白起八面六臂
出典: フリー百科事典『ウィキペディア(Wikipedia)』 (2022/06/13 16:33 UTC 版)
紀元前279年と紀元前278年、昭襄王は白起に命じて楚を討った(鄢・郢の戦い)。楚の鄢と鄧の地を取り、罪人を赦してこの地方に移し、南郡として秦の版図とした。楚の頃襄王は東に逃亡した。この功で、白起を封じて武安君とした。また、紀元前277年には蜀郡郡守の張若に命じて楚を討ち、巫郡および江南を取り、秦の版図として黔中郡とした。 南方の大国であった楚は大きく版図を秦に奪われることとなった。 紀元前276年、白起を楚に続いて魏の討伐に命じる。魏の2城を取るなど魏討伐でも活躍した。 紀元前275年には魏冄にも魏の討伐を命じ、魏の首都大梁まで迫り、魏将暴鳶の軍を破って遁走させた。余勢を駆って、紀元前274年に客卿の公孫胡昜にも魏の討伐を命じ、魏の巻・蔡陽・長社の地を取った。紀元前273年に魏将芒卯の軍を破り、首級13万を挙げた(華陽の戦い)。
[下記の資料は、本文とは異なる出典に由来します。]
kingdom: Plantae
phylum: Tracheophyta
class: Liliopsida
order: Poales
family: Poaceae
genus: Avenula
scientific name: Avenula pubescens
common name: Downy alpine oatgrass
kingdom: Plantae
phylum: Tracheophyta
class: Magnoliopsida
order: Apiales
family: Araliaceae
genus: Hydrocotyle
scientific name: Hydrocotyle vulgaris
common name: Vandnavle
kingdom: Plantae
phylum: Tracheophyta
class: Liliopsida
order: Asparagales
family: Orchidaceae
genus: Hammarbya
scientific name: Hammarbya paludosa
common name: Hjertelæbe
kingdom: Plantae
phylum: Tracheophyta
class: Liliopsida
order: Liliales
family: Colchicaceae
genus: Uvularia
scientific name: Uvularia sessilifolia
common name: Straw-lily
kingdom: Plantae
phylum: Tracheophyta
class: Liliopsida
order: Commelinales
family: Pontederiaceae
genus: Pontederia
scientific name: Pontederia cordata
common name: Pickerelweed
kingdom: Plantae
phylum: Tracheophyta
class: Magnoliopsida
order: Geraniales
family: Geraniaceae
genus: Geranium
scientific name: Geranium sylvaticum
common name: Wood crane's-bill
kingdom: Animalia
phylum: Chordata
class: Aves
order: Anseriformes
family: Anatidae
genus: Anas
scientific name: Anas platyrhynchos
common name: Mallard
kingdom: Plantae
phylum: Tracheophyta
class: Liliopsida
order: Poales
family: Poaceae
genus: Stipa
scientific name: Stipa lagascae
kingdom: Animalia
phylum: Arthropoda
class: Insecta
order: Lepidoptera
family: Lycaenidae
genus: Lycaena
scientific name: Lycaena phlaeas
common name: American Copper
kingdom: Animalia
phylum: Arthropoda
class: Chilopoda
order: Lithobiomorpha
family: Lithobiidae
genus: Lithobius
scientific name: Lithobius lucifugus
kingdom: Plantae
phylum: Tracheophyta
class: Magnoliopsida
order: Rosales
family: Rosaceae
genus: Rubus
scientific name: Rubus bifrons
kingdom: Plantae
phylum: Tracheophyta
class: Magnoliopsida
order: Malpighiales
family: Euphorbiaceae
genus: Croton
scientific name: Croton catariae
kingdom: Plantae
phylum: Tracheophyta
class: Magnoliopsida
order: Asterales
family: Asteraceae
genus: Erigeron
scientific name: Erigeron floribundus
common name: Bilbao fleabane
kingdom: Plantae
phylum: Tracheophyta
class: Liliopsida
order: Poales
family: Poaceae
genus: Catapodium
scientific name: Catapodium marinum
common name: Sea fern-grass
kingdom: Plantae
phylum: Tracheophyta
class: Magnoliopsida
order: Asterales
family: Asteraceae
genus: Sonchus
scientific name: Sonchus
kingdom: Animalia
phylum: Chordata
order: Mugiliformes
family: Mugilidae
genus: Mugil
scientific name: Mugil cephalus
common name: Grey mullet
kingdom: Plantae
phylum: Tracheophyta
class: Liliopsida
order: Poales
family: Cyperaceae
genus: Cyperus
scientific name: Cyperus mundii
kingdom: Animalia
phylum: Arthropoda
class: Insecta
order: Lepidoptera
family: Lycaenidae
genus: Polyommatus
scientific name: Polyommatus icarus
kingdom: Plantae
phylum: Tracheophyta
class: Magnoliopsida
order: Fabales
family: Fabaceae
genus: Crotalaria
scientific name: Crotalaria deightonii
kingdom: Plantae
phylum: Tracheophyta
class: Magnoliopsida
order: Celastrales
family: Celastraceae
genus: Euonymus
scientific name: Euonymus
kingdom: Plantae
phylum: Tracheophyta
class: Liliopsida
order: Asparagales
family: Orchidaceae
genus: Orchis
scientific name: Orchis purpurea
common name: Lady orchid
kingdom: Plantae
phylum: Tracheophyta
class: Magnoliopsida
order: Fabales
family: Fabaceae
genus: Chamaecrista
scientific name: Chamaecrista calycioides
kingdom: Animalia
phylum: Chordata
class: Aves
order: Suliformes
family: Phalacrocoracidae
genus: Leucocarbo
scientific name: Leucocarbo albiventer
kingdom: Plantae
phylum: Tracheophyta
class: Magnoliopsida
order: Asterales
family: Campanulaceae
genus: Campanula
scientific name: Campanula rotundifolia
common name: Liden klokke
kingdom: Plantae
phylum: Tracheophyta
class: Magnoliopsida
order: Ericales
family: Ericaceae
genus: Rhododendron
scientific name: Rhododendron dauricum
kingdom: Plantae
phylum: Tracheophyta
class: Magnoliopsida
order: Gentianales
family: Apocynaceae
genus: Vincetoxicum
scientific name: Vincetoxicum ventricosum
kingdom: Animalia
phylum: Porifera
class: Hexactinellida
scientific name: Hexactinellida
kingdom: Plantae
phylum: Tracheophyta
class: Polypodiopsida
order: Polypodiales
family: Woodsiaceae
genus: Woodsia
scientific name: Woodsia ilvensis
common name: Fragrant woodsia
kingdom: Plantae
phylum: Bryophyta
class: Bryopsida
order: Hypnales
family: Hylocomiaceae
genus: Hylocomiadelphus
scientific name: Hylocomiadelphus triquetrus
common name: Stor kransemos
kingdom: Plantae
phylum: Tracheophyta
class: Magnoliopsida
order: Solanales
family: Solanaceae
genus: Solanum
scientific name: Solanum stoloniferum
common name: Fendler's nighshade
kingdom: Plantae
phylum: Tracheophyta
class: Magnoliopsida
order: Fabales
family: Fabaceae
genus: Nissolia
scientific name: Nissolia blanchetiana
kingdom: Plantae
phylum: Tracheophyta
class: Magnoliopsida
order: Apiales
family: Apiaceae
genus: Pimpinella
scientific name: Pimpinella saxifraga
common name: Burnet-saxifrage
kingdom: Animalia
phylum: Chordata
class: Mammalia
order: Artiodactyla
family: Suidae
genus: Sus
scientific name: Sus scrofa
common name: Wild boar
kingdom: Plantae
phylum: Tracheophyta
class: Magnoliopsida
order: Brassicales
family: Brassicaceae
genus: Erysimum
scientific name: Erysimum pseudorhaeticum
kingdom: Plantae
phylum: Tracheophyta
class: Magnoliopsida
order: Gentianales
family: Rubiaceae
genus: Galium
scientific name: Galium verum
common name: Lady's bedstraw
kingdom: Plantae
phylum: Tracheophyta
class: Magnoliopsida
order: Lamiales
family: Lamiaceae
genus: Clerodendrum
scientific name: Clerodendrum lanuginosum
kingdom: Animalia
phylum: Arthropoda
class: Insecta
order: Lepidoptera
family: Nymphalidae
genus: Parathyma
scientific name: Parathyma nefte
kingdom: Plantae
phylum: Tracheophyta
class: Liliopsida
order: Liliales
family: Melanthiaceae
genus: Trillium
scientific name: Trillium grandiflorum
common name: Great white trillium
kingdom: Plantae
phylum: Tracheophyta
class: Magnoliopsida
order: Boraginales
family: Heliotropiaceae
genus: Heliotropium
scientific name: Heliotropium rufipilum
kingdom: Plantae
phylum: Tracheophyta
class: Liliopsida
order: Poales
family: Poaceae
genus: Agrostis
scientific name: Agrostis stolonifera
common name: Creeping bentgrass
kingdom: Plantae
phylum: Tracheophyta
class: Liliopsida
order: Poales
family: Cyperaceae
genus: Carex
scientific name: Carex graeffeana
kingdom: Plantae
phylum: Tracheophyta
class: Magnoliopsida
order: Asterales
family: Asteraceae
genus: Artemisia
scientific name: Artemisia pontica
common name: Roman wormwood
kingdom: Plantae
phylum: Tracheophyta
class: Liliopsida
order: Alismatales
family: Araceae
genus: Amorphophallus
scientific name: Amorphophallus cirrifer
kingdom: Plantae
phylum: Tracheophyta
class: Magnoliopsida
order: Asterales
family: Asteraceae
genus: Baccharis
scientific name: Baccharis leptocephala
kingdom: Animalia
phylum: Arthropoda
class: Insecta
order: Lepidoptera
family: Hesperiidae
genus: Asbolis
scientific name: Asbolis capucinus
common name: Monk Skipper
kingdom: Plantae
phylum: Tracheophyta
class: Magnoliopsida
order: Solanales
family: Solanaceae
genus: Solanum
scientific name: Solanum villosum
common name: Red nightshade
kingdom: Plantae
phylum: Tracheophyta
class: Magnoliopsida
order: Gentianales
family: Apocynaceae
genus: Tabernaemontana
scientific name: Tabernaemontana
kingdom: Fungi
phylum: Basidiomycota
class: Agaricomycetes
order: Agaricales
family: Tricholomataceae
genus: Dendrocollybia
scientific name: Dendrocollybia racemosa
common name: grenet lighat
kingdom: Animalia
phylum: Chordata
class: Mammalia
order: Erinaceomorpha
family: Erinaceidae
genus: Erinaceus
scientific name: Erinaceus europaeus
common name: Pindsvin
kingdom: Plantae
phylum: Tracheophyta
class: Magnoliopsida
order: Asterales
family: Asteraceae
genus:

戦国七雄の一国に数えられた魏は大きく衰退した。 この年、秦に従わない趙を白起に命じて討った。白起は趙将賈偃と戦い、その士卒2万人を河中に沈めることに成功した。続いて昭襄王は討伐した魏を臣事させ、白起に命じて本格的な楚討伐に乗り出そうとした。 秦に使いに来ていた楚の春申君はこれを聞き昭襄王に上書した。春申君は、「今、天下には秦と楚より強い国はありません。王は楚を討とうとされますが、これはちょうど二匹の虎が互いに戦うようなもので、ともに傷ついてしまい、良策とはいえません。また大王は天下の地を領有し、威力はここに極まったと言うべきです。この威力を保守し、仁義の道を厚くすれば、いにしえの三王(三皇)や五覇(春秋五覇)と肩を並べられましょう。ここは、逆に楚と和親されるのがよろしいかと存じます」と言った。 昭襄王はそれに従い、出兵を取りやめて楚と和親した。その後楚は、人質として太子完(後の考烈王)と春申君を差し出し、秦と楚の大国二国はしばらく争うことがなかった。 紀元前271年に、昭襄王は客卿の竈に命じて斉を討った。斉の剛・寿の地を取り、これを魏冄に与えた。魏冄の封地は拡大を続け、王族を凌ぐほどとなった。ここに魏冄の栄華は極まった。